Es bleibt also weiter zu prüfen, ob die Übernahme des BVG auf das Saarland hinsichtlich der über 60 Jahre alten Beschädigten eine Lücke aufweist. Dies ist zu verneinen. Wie bereits dargelegt, hat das saarländische Recht eine dem § 62 Abs. 3 BVG nF entsprechende Regelung nicht enthalten. Es kann unerörtert bleiben, ob die saarländische Rechtsentwicklung eines Tages zu einer derartigen Vorschrift gekommen wäre, zumal sie die der Vorschrift des § 62 Abs. 3 BVG nF vorangehende Anordnung der Verwaltungsvorschriften (Nr. 1 Abs. 6 vom 3. September 1958), welche sich auf die Beschädigten des 1. Weltkrieges bezog, übernommen hat (vgl. Nr. 6 Abs. 1 der Ausführungsbestimmungen vom 30. November 1956 - Amtsblatt Saar 1956 S. 1577 ff). Denn hiermit ist die Rechtsentwicklung an der Saar stehen geblieben. Sie ist nicht auf die Beschädigten des letzten Krieges, auch nicht die betagten, und auch nicht bei langjährigem Rentenbezug ausgedehnt worden. Das Gesetz zur Einführung des BVG im Saarland setzt diese Rechtsentwicklung nicht fort. Es enthält zwar in Art. I § 4 eine Garantie des Besitzstandes, welche jedoch mit der des § 62 Abs. 3 BVG nF nicht verglichen werden kann. Nach dieser Vorschrift wird dann ein Ausgleich gewährt, wenn "der Gesamtbetrag der nach dem BVG ... zu zahlenden Versorgungsbezüge ... niedriger ist als der Gesamtbetrag, der bei Anwendung der Rechtsvorschriften des Saarlandes ... zu zahlen wäre". Diese Regelung setzt aber voraus, daß nach dem Bezug von Versorgung auf Grund des saarländischen Rechts weiter nach dem BVG Versorgung gewährt würde. In einem solchen Falle können die Leistungen nach dem BVG mit denen verglichen werden, welche wegen des gleichen Sachverhalts auf Grund des RVG zu zahlen wären. Im vorliegenden Fall stehen Leistungen nach dem BVG nicht mehr zu, weil die MdE unter 25 v.

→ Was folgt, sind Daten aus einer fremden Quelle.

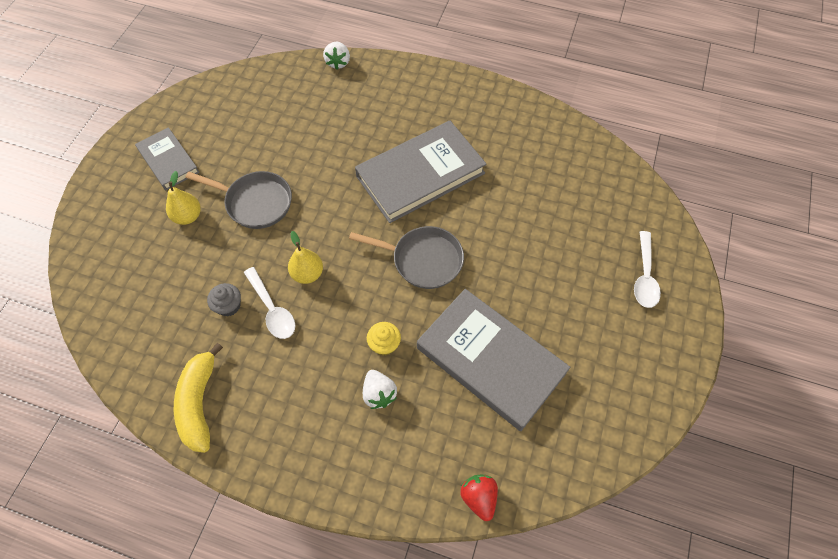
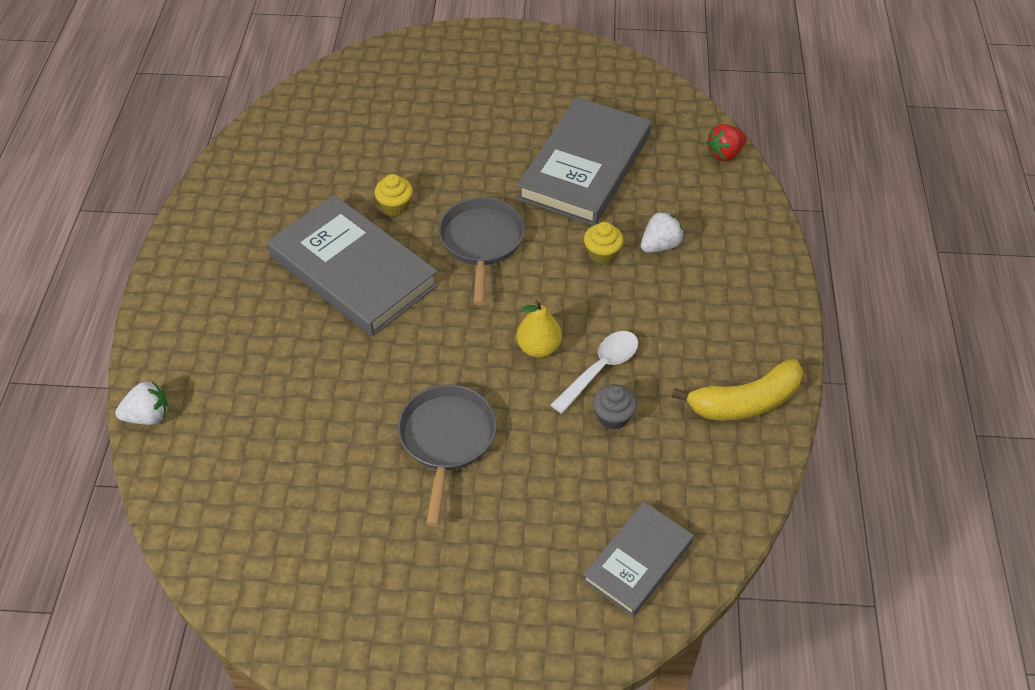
camera: 105 degrees left, 10 degrees down
(168, 161) = (399, 587): grey book -> grey book (638, 561)
(188, 216) = (494, 517): yellow pear -> none
(479, 210) = (395, 206): none -> yellow cupcake
(644, 276) = (444, 68): white spoon -> none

H. liegt; nach dem RVG stünden bei einer derartigen MdE ebenfalls keine Leistungen zu, so daß dem Kläger auf Grund des Art. I § 4 EGBVG auch kein Ausgleich zu gewähren ist. Es ist nicht angängig, der Versagung von Rente nach dem BVG die frühere Rente nach dem RVG gegenüberzustellen, weil dadurch - im Gegensatz zur Regelung in Art. I § 2 EGBVG - neben der Entscheidung über den ursächlichen Zusammenhang auch der früheren Feststellung der MdE weitere Wirkung eingeräumt würde (vgl. die o. a. Rechtsprechung -BSG 25, 153 ff). Infolgedessen ist es bedenkenfrei, daß das Berufungsgericht auf diese allenfalls mögliche Anspruchsgrundlage für den Kläger nicht eingegangen ist.
Da sonach die angefochtene Entscheidung der Sach- und Rechtslage entspricht, mußte die Revision des Klägers zurückgewiesen werden.
Die Entscheidung über die Kosten beruht auf § 193 Abs. 1 SGG.